Exercise: From the records that follow, copy every line that contains the word "down".

Dataset entries:
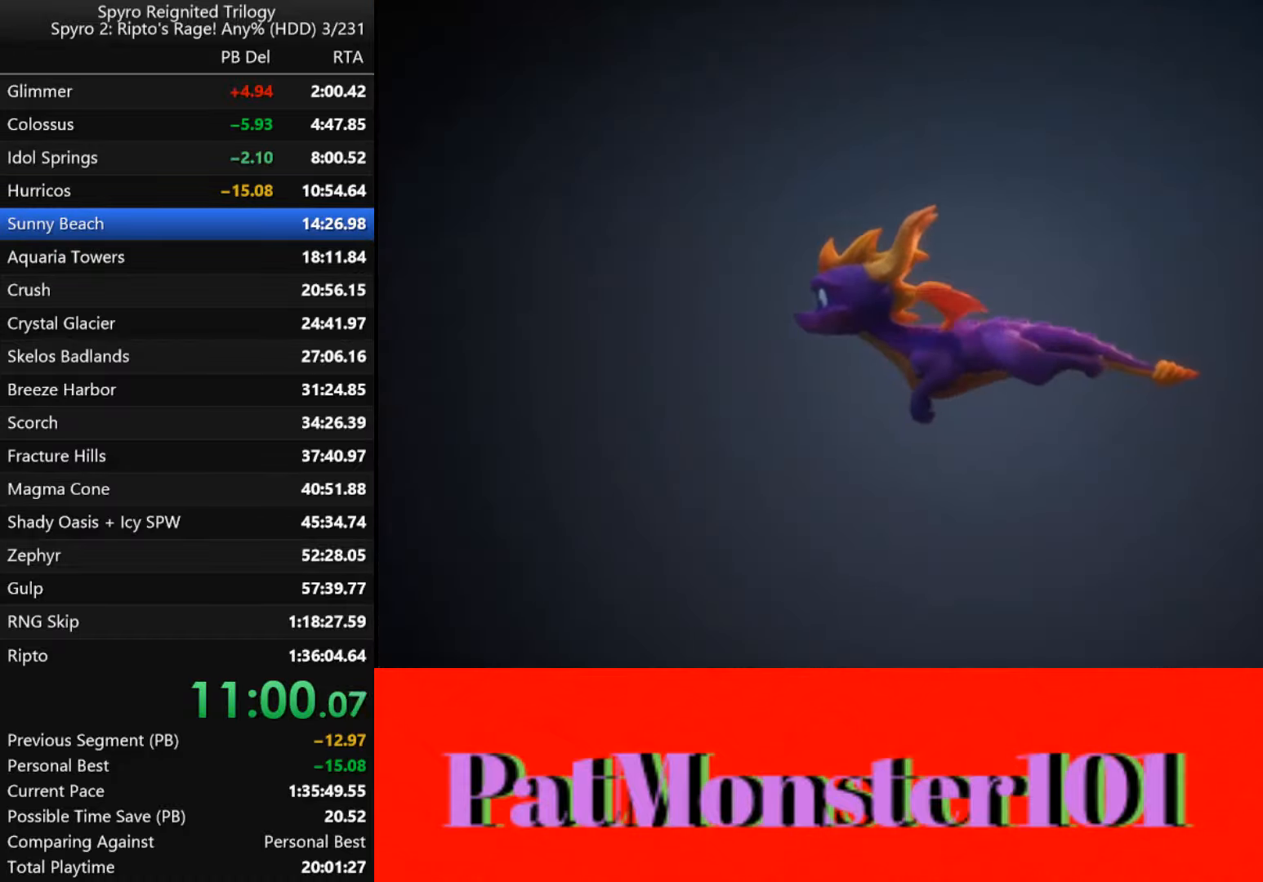
{"buttons": [], "left_stick": "center", "right_stick": "center", "events": [[167, "TRIANGLE", "down"], [284, "TRIANGLE", "up"]]}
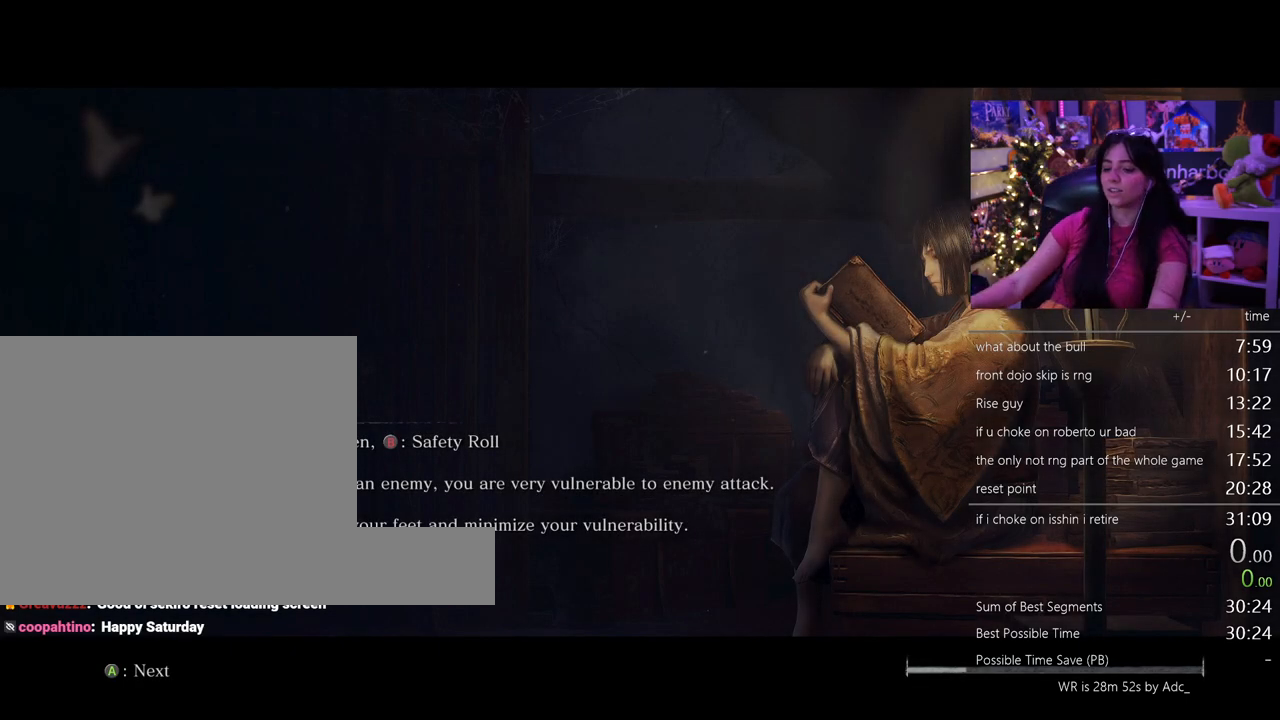
Gameplay with keyboard and mouse; each line is a JSON object with the keys and mouse buttons held at the frame after it. "events" lists presses ("down") and releases ("up") of "1", "2", "3", "4", "5", "a", "alt", "c", "caps_lock", "ctrl", "d", "e", "f", "g", "q", "r", "s", "shift", "space", "t", "tab", "v", "w", "x", "z" and "mouse_wheel" between this image and that frame as [ms after this image, input, new state], when the widget could be followed in between. "mouse_wheel" = the "wheel" button of the "mouse" list. No other keys are recorded. "wheel" means that the mouse wheel is clicked or scrolled. Not read: mouse_move.
{"keys": [], "mouse": [], "events": [[100, "e", "down"], [200, "e", "up"]]}
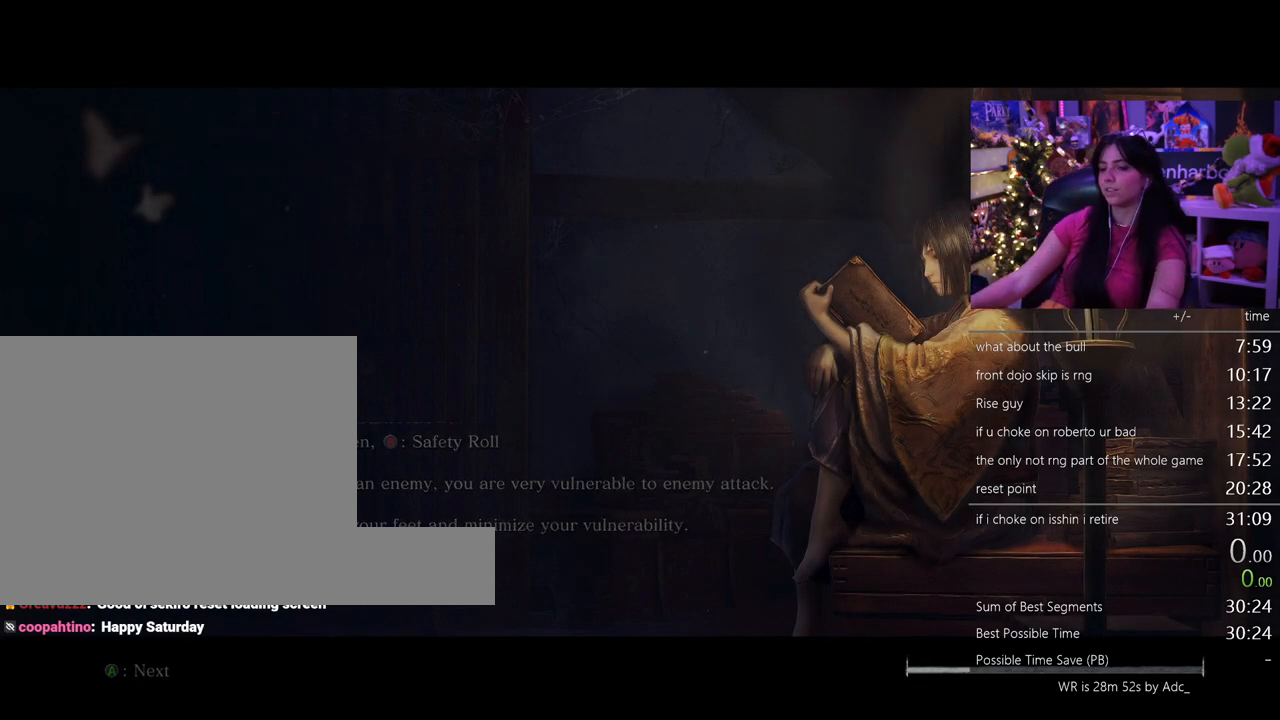
{"keys": ["e"], "mouse": [], "events": [[450, "e", "down"]]}
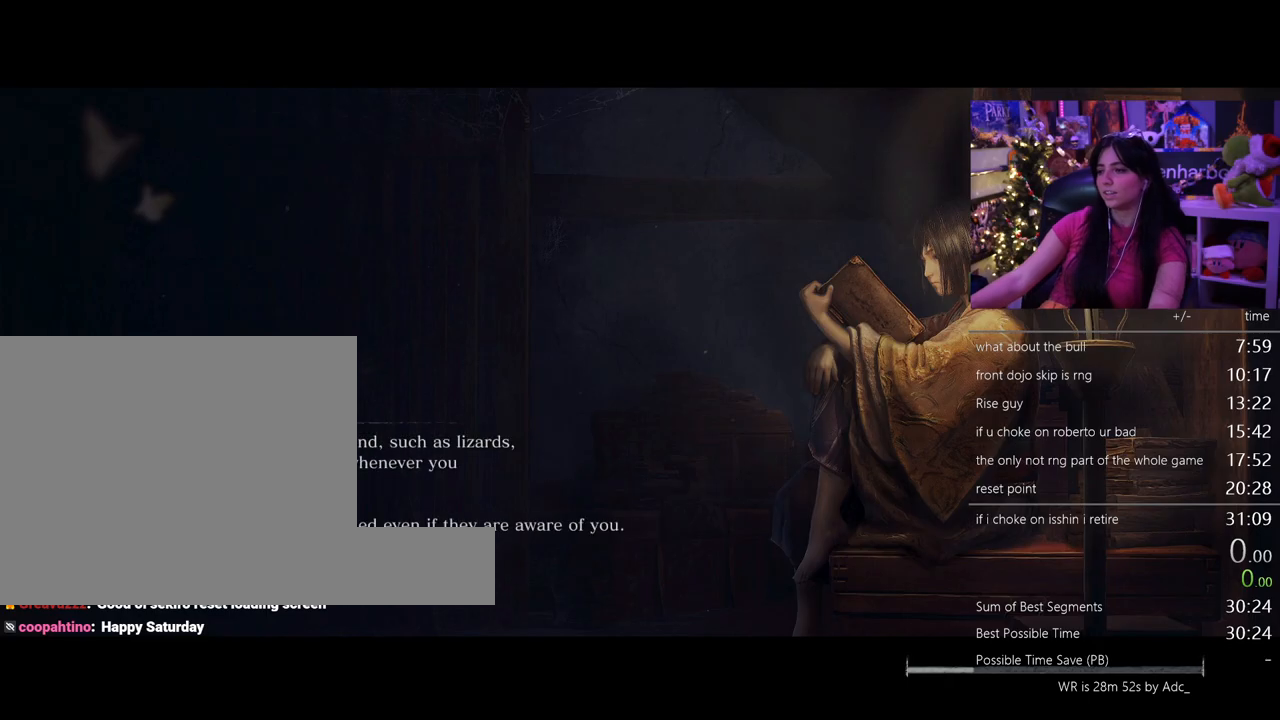
{"keys": [], "mouse": [], "events": [[50, "e", "up"]]}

Response to this task:
{"buttons": [], "left_stick": "center", "right_stick": "center", "events": [[167, "TRIANGLE", "down"], [284, "TRIANGLE", "up"]]}
Gameplay with keyboard and mouse; each line is a JSON object with the keys and mouse buttons held at the frame after it. "events" lists presses ("down") and releases ("up") of "1", "2", "3", "4", "5", "a", "alt", "c", "caps_lock", "ctrl", "d", "e", "f", "g", "q", "r", "s", "shift", "space", "t", "tab", "v", "w", "x", "z" and "mouse_wheel" between this image and that frame as [ms after this image, input, new state], when the widget could be followed in between. "mouse_wheel" = the "wheel" button of the "mouse" list. No other keys are recorded. "wheel" means that the mouse wheel is clicked or scrolled. Not read: mouse_move.
{"keys": [], "mouse": [], "events": [[100, "e", "down"], [200, "e", "up"]]}
{"keys": ["e"], "mouse": [], "events": [[450, "e", "down"]]}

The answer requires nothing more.